Insurance Pricing with ML: What Mexico Can Learn from Europe's Actuarial Data Science Revolution

Mexico is the only OECD country without mandatory federal auto liability insurance. Roughly 30% of vehicles carry any coverage at all. The remaining 70% represents 35 million uninsured cars on the road; a market failure that cuts two ways. Accident victims have no recourse. Insurers price conservatively to compensate for the adverse selection they face. And the methods used by most Mexican carriers remain traditional: manual rating tables with a handful of variables, actuarial judgment weighted over algorithmic precision, limited use of predictive modeling techniques that have already reshaped European and North American insurance.
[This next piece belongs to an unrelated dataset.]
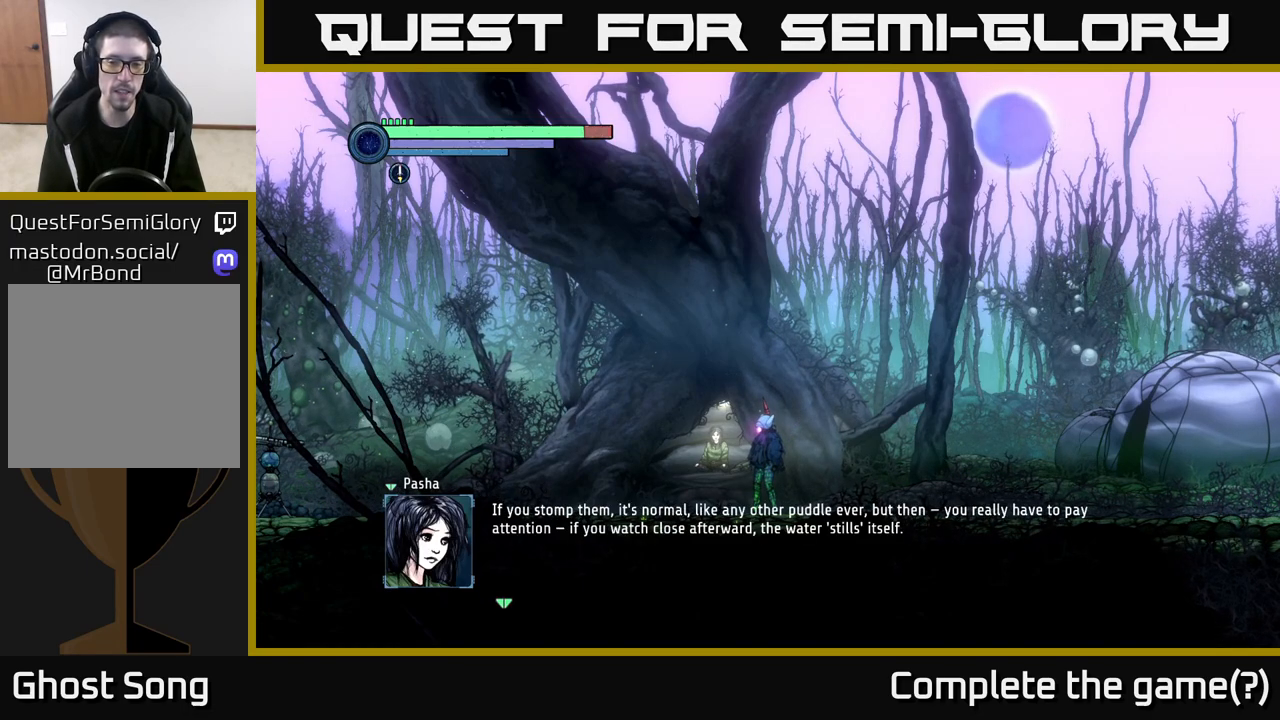
{"buttons": [], "left_stick": "center", "right_stick": "center", "events": []}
This project asks a specific question: what can Mexico’s auto insurance market learn from Europe’s actuarial data science revolution? Not in theory, but demonstrated on the same dataset that the global actuarial community uses as its benchmark.

Why freMTPL2 matters

The dataset is called freMTPL2. It contains 677,991 real motor third-party liability policies from a French insurer: claim counts, exposure, vehicle characteristics, driver demographics, and geographic density. It is the dataset that Noll, Salzmann, and Wuthrich used in their foundational 2020 paper to prove that gradient boosting machines outperform GLMs on claim frequency prediction. It is the dataset that scikit-learn uses in its official Tweedie regression tutorial. It is the dataset that the Casualty Actuarial Society, the German Actuarial Association, and Imperial College London’s Insurance Pricing Game all reference as the standard.
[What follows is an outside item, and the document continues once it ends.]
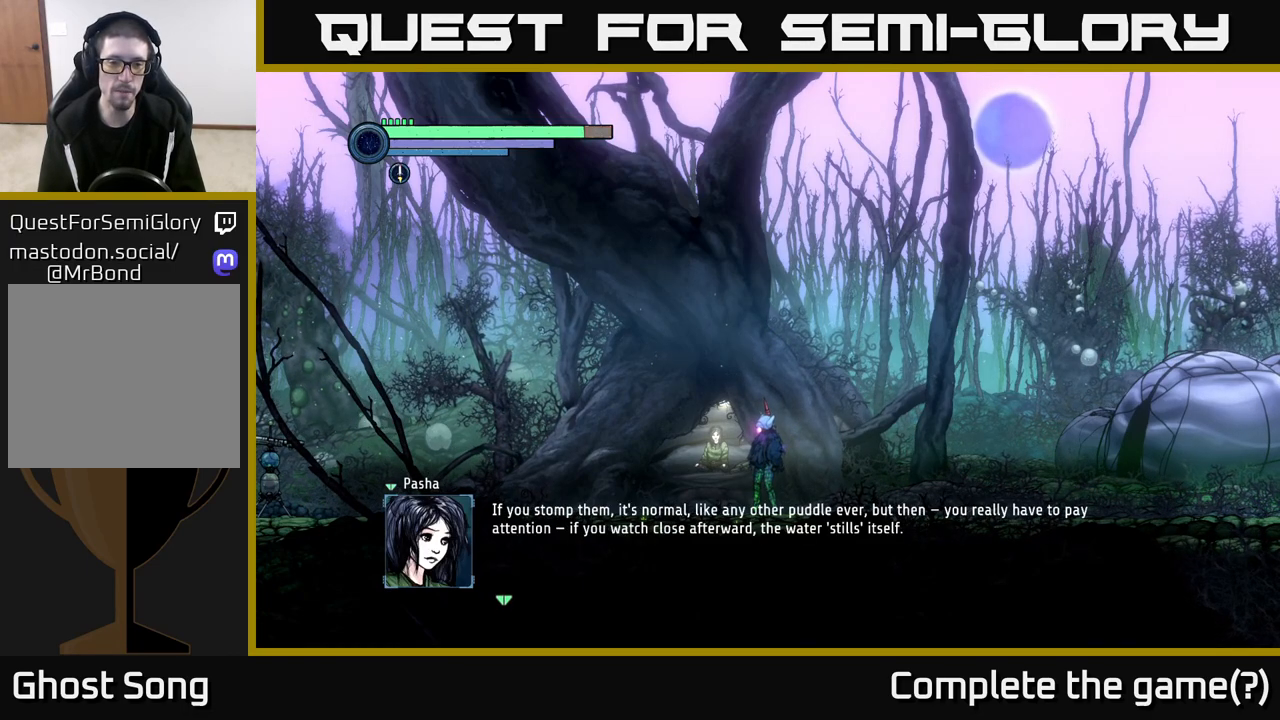
{"buttons": [], "left_stick": "center", "right_stick": "center", "events": []}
Building on freMTPL2 is a deliberate choice, not a shortcut. When you benchmark against data that the published literature uses, your results become directly comparable. A Gini coefficient of 0.28 on freMTPL2 is something specific and verifiable. On a proprietary dataset, it means only what you claim.

The actuarial decomposition

Insurance pricing reduces to two interlinked prediction problems: how often claims happen (frequency) and how much they cost when they do (severity). The pure premium—which determines the technical price—equals the product of expected frequency and expected severity. This frequency-severity decomposition is the actuarial standard, codified in regulatory frameworks from Solvency II in Europe to Mexico’s LISF. It is not a modeling trick; it is mandatory structure.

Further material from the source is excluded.